Pull out each line below that contains the string "județul", and copy those lines as they appear.

§ Data in this exercise:
* * * * * * * * *

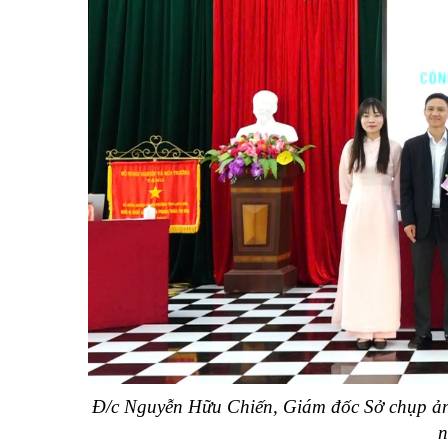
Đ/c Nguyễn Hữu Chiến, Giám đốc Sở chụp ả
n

* * * * * * * * *

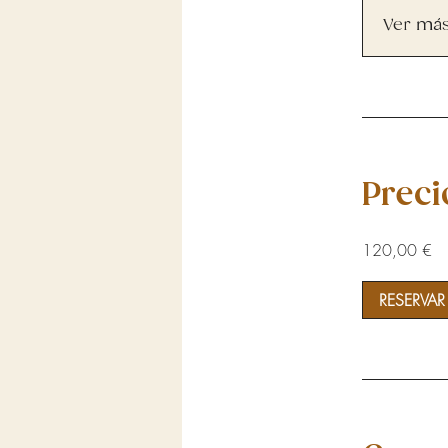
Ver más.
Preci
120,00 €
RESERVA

* * * * * * * * *

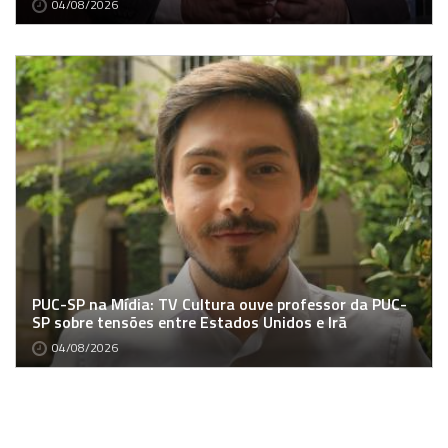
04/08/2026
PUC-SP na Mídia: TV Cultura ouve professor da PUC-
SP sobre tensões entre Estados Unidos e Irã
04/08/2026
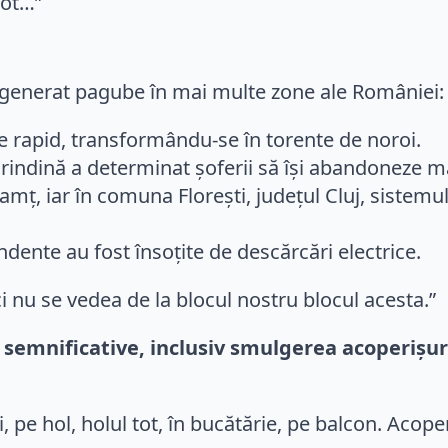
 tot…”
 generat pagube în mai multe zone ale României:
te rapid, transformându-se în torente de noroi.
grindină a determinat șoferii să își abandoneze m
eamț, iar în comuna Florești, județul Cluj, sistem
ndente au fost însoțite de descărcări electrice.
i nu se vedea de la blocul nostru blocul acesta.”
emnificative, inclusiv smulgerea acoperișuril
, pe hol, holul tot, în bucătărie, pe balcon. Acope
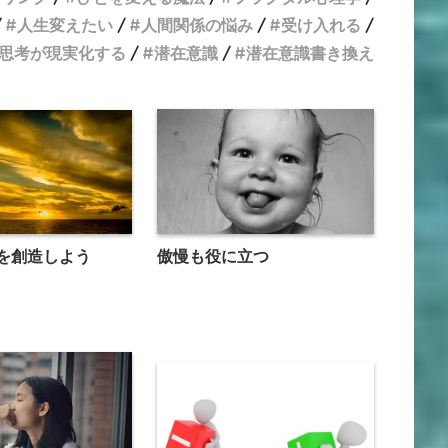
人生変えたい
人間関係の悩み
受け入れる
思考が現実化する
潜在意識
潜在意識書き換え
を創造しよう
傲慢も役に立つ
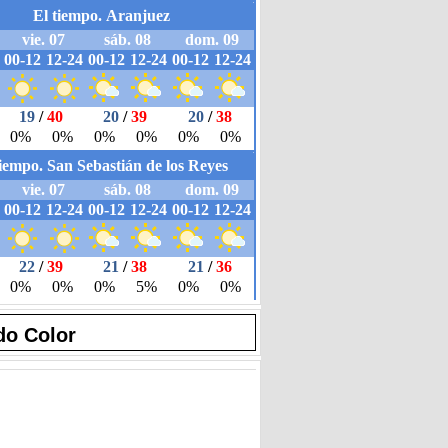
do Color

* * * * * * * * *

§ Result of the task:
eamț, iar în comuna Florești, județul Cluj, sistem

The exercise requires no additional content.